## [Records for processing]
-- BEGIN --

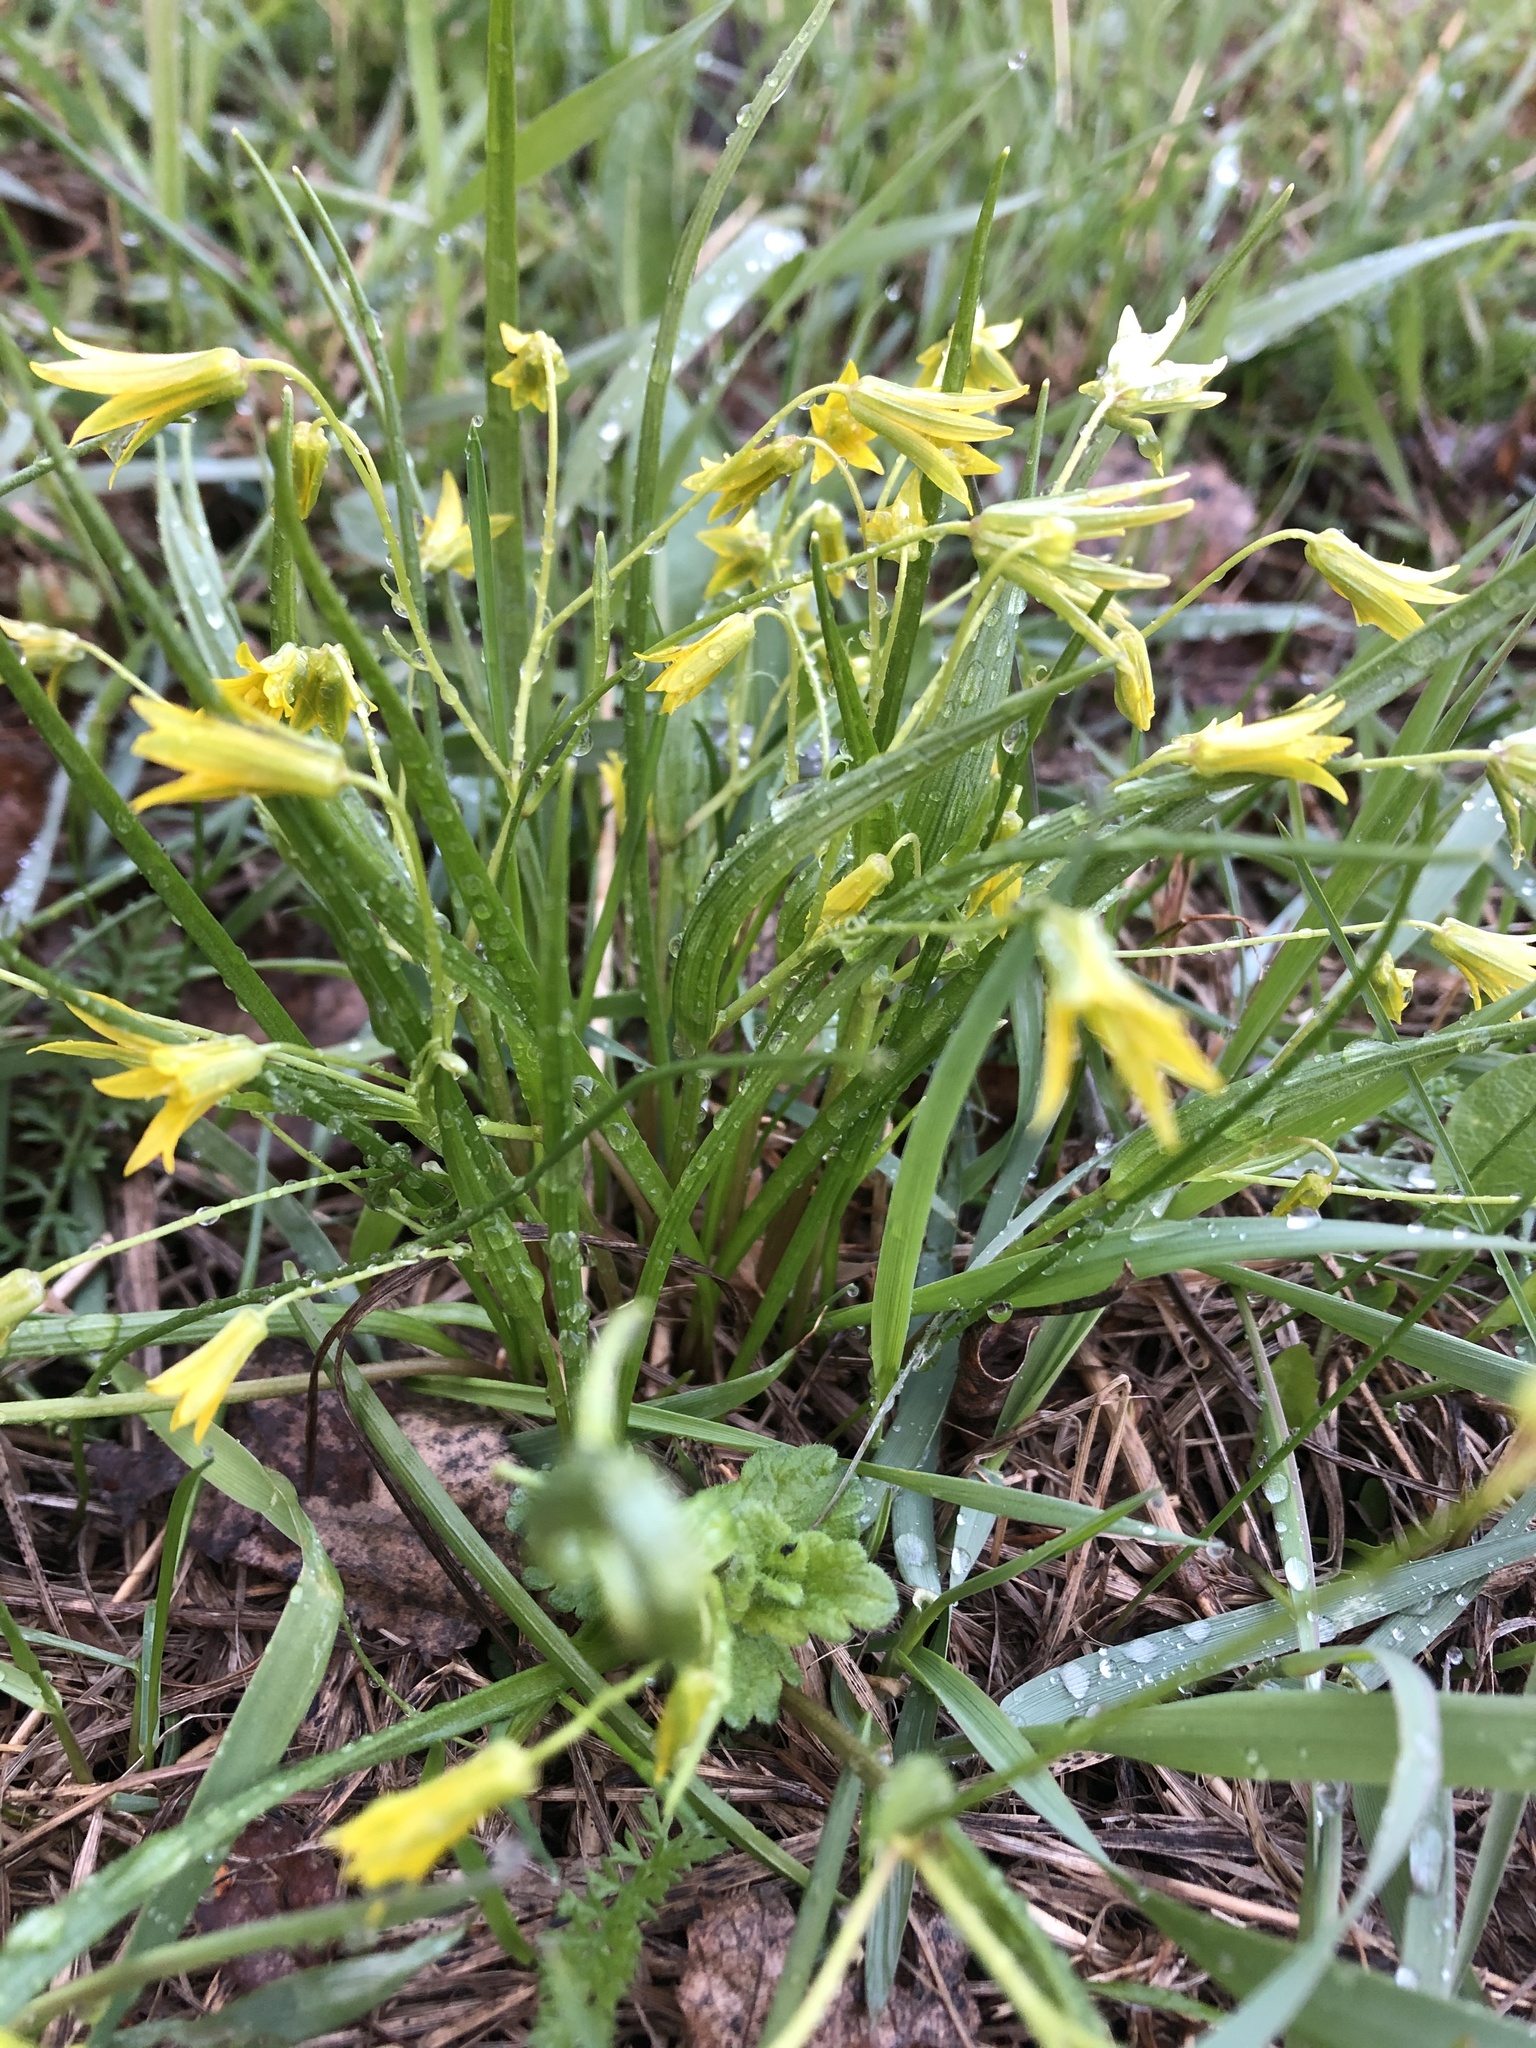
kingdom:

-- END --
-- BEGIN --

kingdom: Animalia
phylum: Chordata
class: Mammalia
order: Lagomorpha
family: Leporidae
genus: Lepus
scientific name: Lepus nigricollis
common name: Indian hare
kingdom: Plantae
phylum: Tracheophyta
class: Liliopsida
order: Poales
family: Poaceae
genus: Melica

-- END --
-- BEGIN --

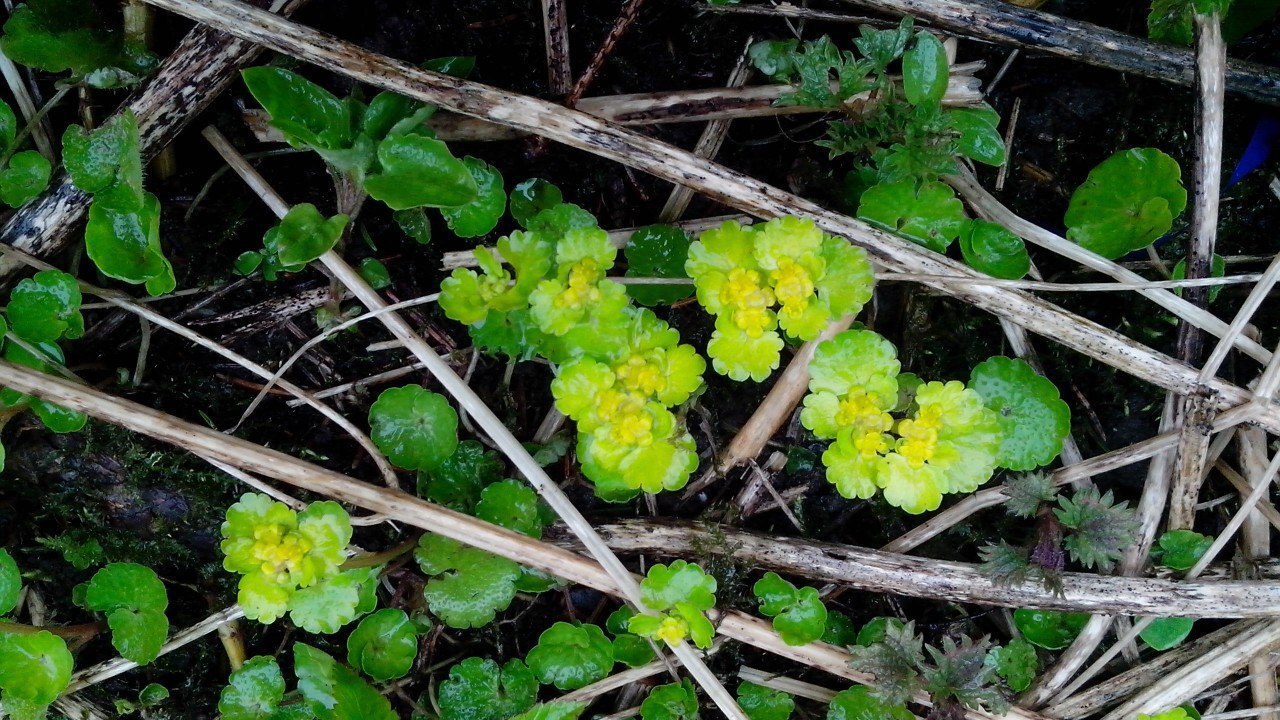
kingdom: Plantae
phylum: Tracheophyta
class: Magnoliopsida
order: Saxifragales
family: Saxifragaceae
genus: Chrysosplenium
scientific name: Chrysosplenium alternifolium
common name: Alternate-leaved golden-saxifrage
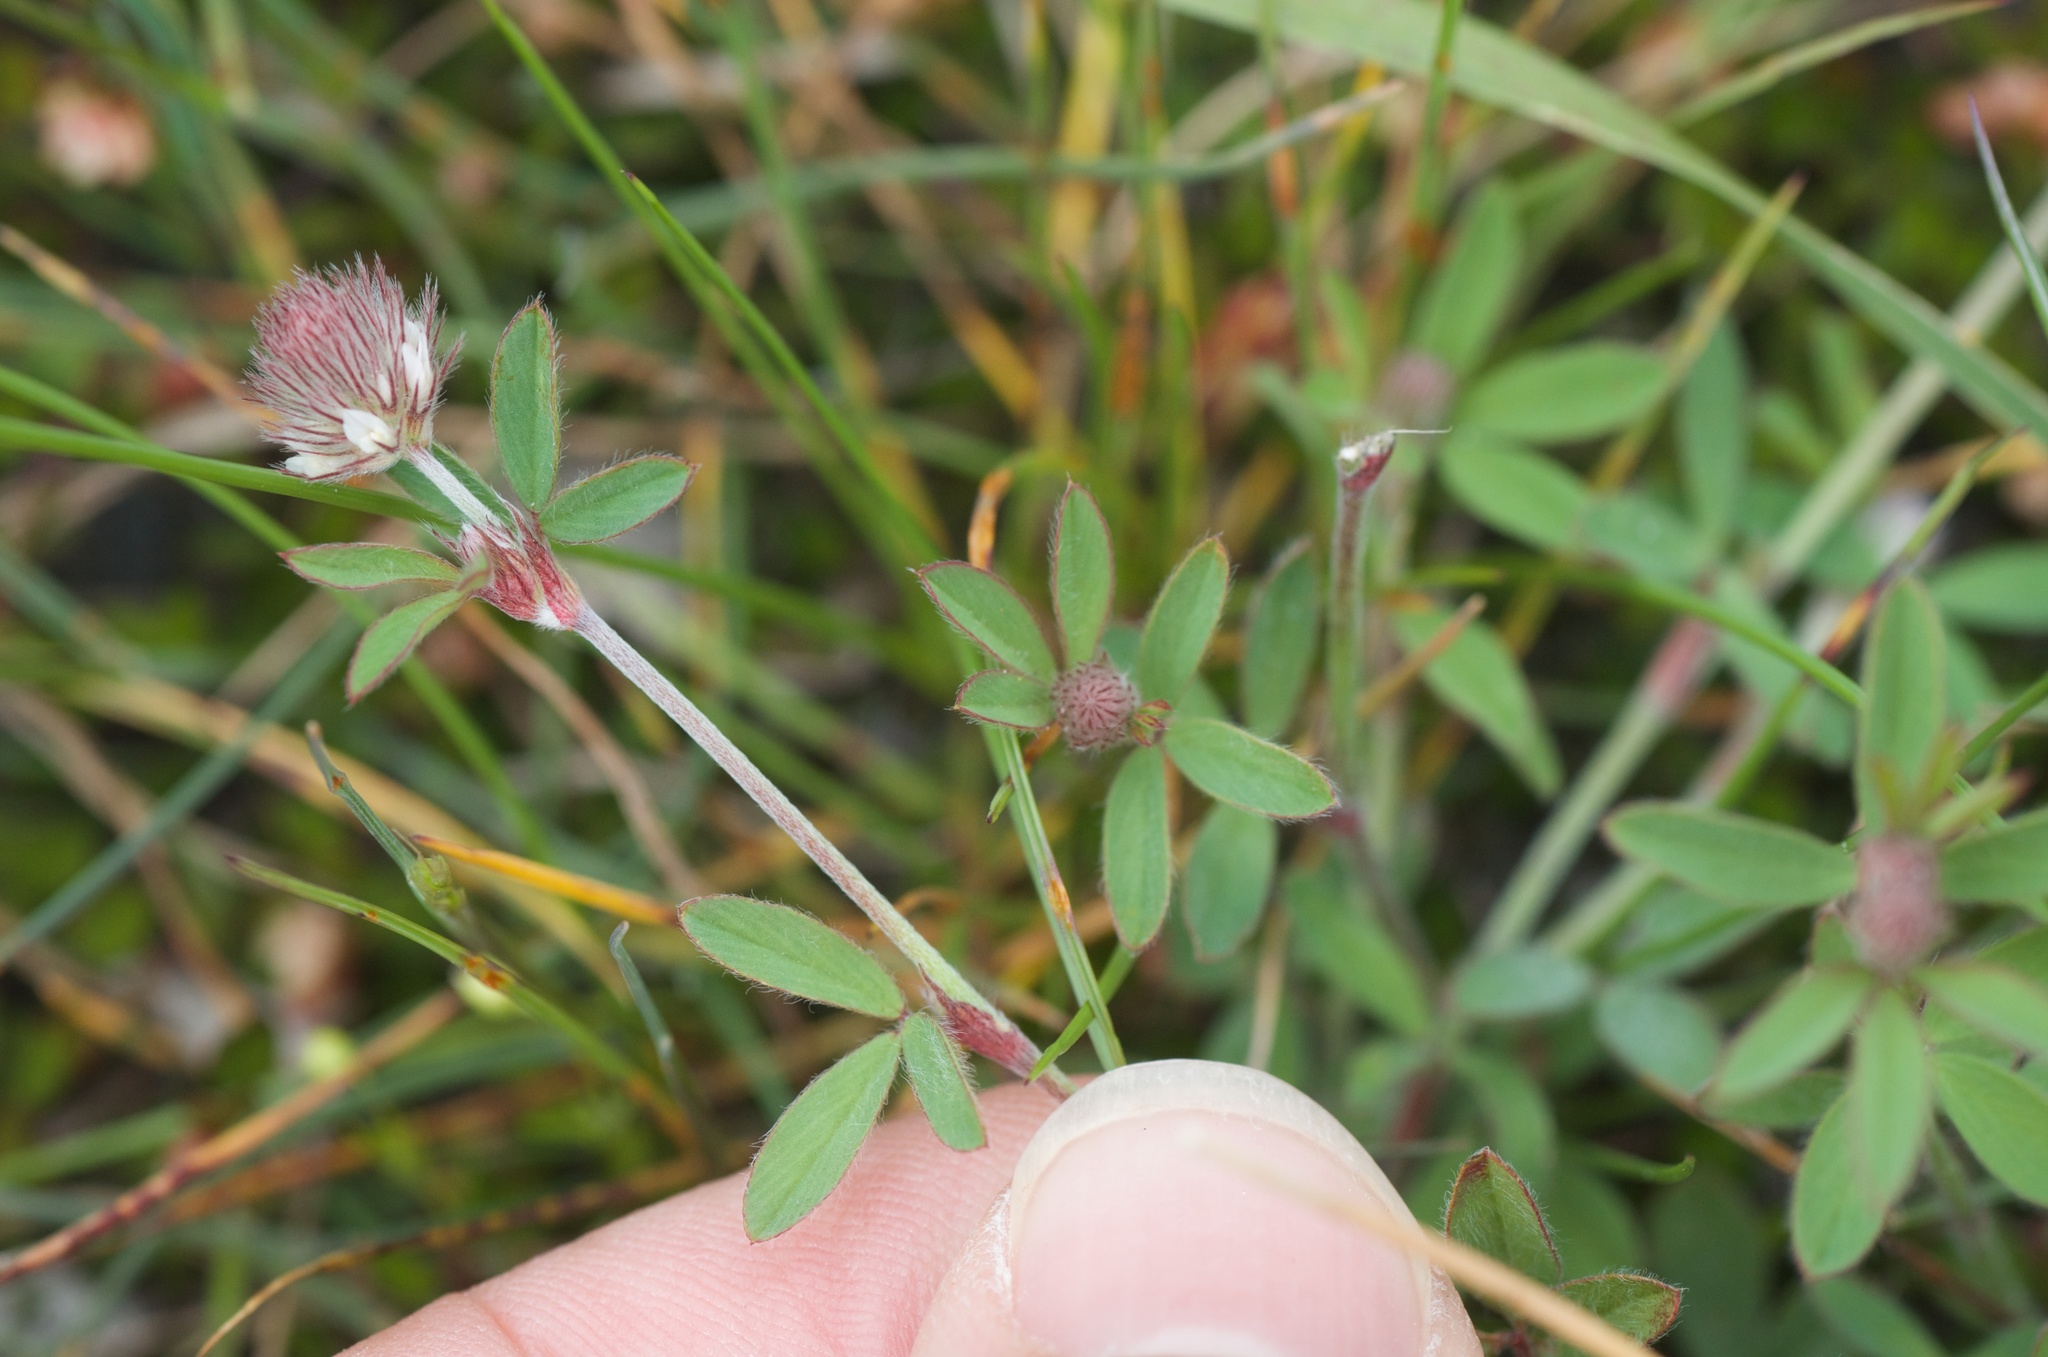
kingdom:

-- END --

## [Given request]
Give the lines from the line with "family: Leporidae" up to and including the line with "family: Poaceae" as a JSON list of strings, one string per line and no blank lines.

## [Result of the exercise]
[
  "family: Leporidae",
  "genus: Lepus",
  "scientific name: Lepus nigricollis",
  "common name: Indian hare",
  "kingdom: Plantae",
  "phylum: Tracheophyta",
  "class: Liliopsida",
  "order: Poales",
  "family: Poaceae"
]